**WHAT IS BEING ASKED:** The answer should consist of each line from the data below that includes "elbow".
---
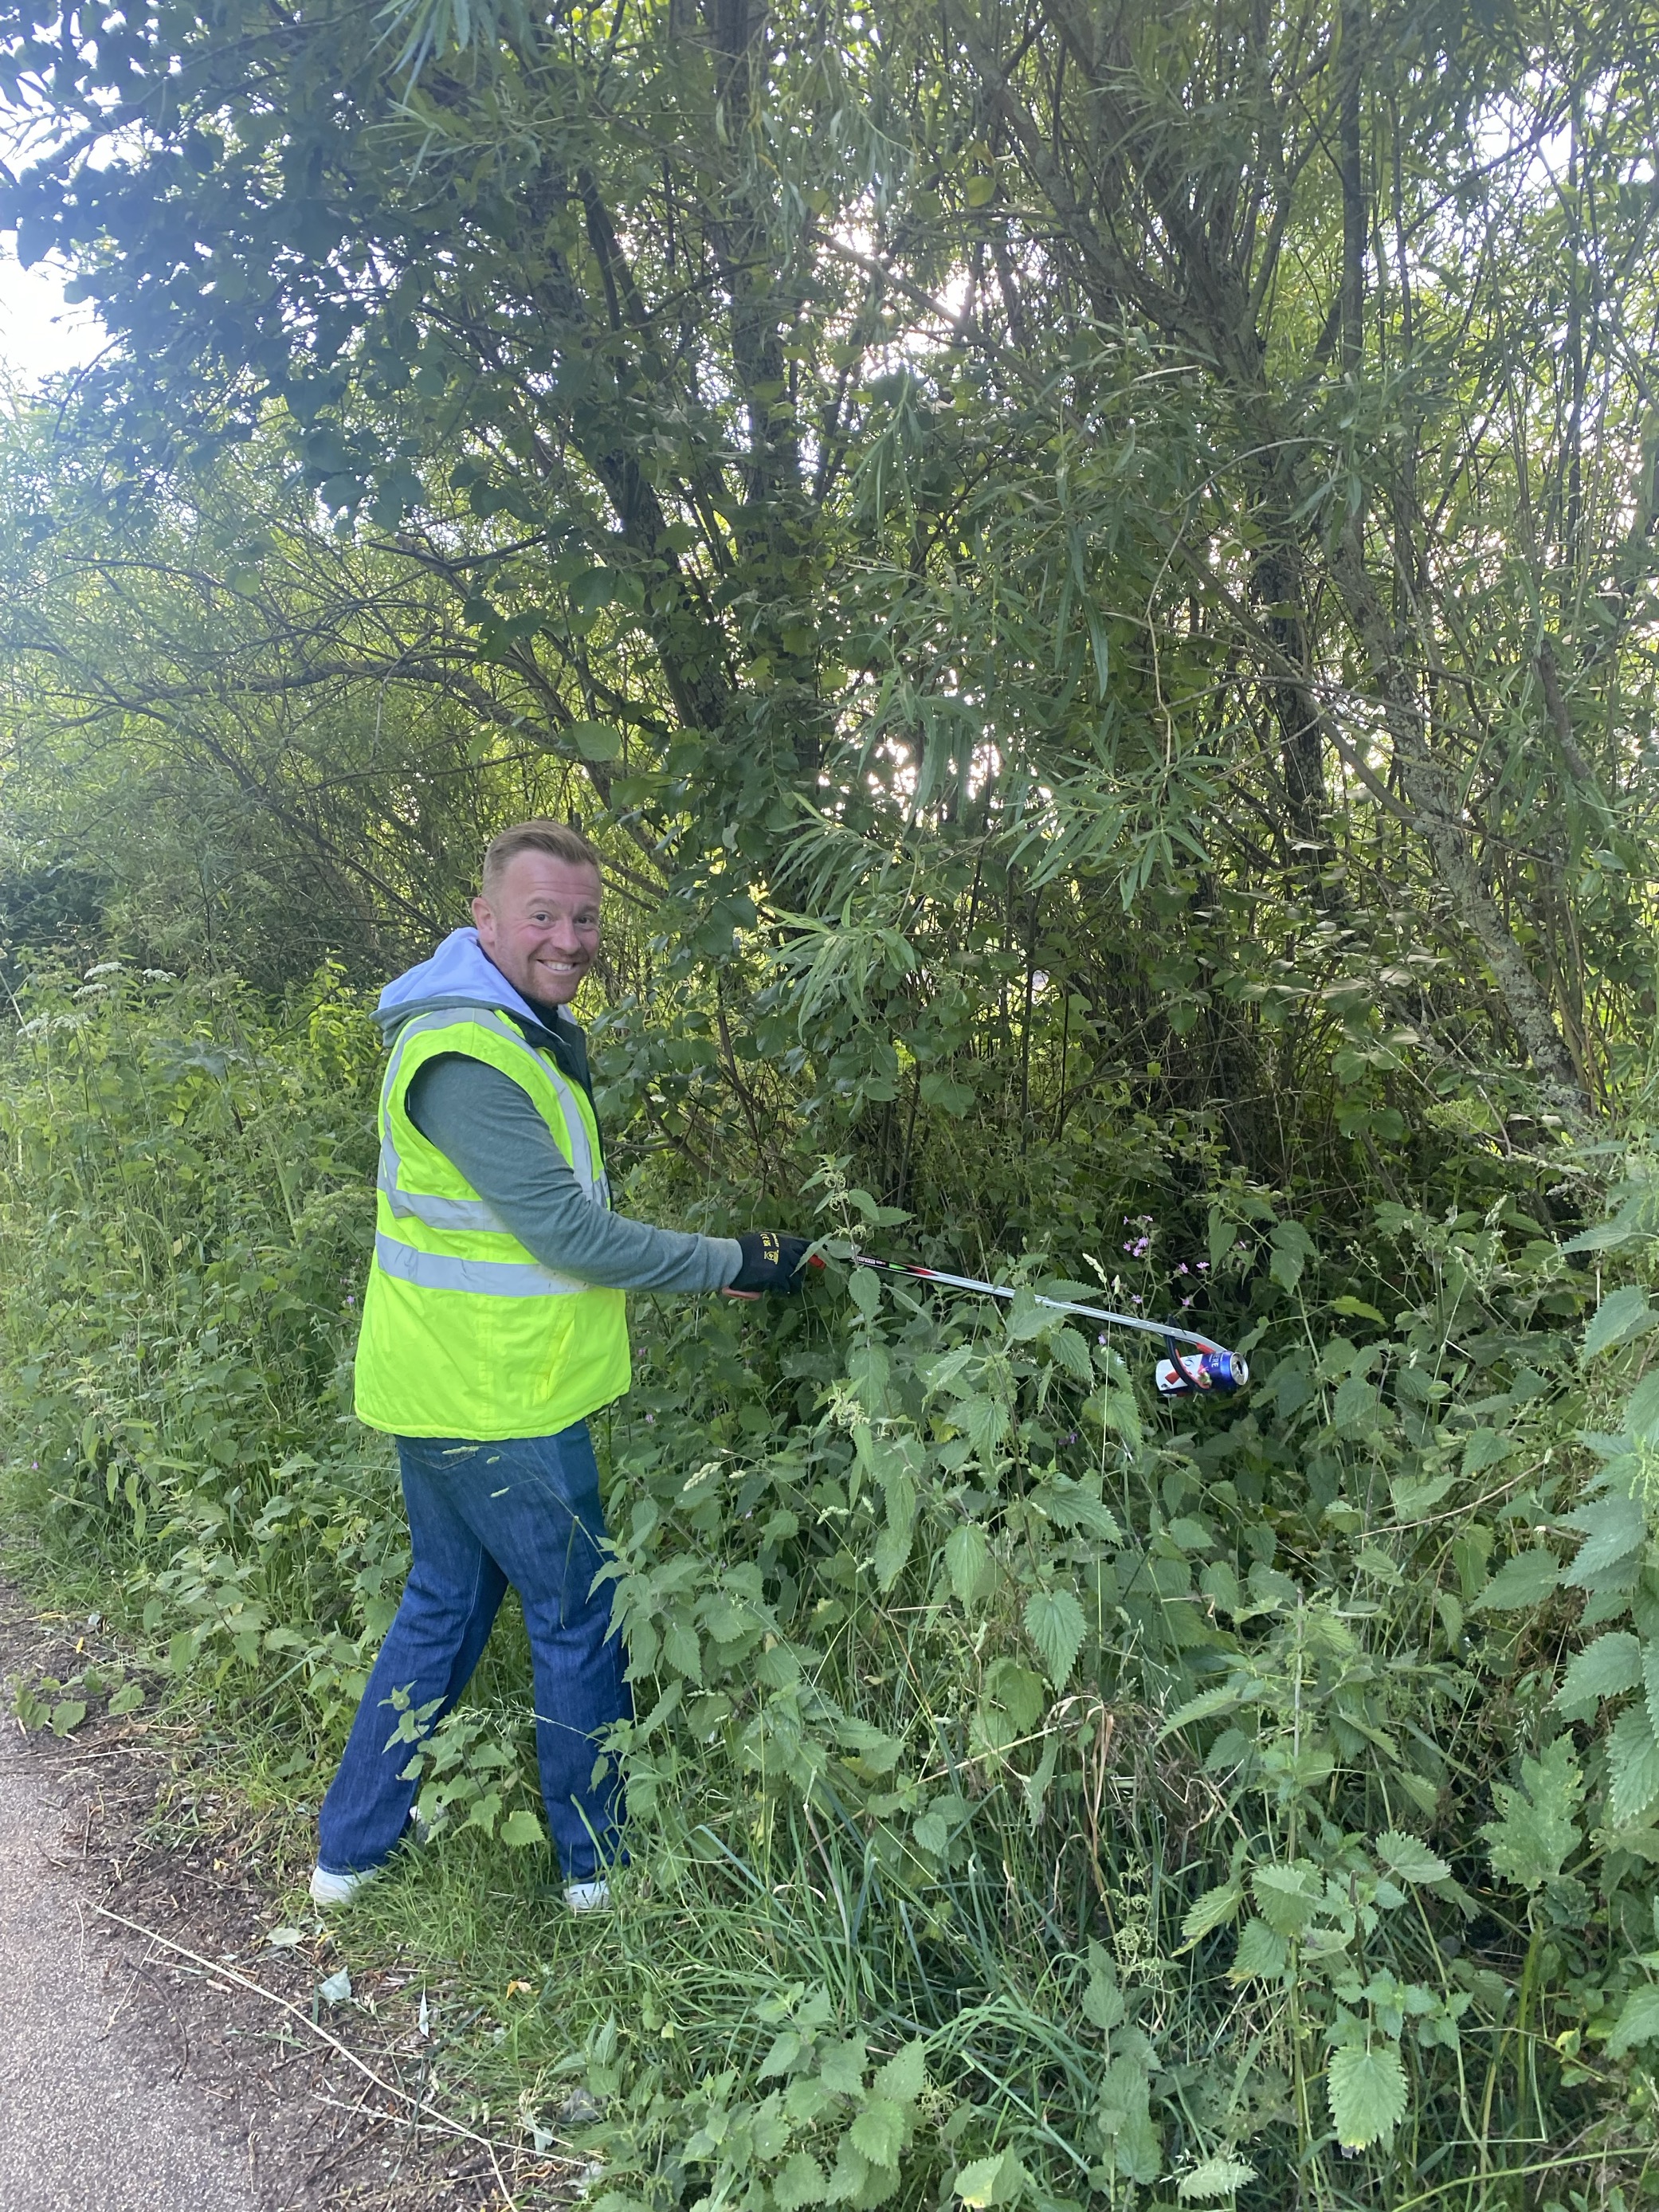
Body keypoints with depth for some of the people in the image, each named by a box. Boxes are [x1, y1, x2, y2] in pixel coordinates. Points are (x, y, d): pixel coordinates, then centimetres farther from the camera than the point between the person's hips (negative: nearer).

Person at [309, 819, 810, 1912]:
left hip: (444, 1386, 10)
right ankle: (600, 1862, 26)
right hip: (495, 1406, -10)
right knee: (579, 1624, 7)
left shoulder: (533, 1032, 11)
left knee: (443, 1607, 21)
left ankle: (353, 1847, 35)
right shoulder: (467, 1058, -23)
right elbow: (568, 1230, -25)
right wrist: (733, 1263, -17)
---
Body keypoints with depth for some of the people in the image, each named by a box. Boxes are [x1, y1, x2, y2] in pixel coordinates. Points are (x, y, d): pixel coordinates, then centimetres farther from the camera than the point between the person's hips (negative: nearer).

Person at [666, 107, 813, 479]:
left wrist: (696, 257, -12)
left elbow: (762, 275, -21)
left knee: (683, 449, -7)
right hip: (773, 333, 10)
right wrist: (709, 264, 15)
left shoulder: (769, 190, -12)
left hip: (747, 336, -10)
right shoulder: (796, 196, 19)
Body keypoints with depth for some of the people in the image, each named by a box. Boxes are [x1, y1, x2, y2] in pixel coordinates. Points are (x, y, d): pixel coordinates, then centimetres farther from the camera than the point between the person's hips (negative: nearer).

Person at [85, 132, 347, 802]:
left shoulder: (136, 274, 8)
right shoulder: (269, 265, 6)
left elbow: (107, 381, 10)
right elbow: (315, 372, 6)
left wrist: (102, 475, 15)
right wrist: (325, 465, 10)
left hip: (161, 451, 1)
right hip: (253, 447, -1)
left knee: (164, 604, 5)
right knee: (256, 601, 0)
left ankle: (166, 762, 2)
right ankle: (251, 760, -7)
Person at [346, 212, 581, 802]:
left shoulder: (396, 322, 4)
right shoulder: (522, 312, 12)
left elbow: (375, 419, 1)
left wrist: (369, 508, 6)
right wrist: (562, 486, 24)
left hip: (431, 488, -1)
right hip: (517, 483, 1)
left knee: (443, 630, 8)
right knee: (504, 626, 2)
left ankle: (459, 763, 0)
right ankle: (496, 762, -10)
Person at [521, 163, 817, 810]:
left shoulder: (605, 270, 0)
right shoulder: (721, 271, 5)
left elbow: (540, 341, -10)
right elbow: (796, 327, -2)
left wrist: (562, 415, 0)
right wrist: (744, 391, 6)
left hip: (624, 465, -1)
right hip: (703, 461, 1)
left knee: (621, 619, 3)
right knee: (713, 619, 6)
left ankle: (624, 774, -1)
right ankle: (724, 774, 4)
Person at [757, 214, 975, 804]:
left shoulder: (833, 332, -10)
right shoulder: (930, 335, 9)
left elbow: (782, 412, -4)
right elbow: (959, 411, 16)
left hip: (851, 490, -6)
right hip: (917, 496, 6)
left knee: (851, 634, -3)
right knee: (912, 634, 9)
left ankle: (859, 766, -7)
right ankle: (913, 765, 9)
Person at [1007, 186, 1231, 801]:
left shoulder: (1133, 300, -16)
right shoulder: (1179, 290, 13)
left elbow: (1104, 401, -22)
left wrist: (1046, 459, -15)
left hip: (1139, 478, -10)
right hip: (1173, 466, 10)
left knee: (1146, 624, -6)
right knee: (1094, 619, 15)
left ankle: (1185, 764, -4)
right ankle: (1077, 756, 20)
---
**ANSWER TO THIS EXERCISE:**
right elbow: (568, 1230, -25)
left elbow: (762, 275, -21)
left elbow: (107, 381, 10)
right elbow: (315, 372, 6)
left elbow: (375, 419, 1)
left elbow: (540, 341, -10)
right elbow: (796, 327, -2)
left elbow: (782, 412, -4)
right elbow: (959, 411, 16)
left elbow: (1104, 401, -22)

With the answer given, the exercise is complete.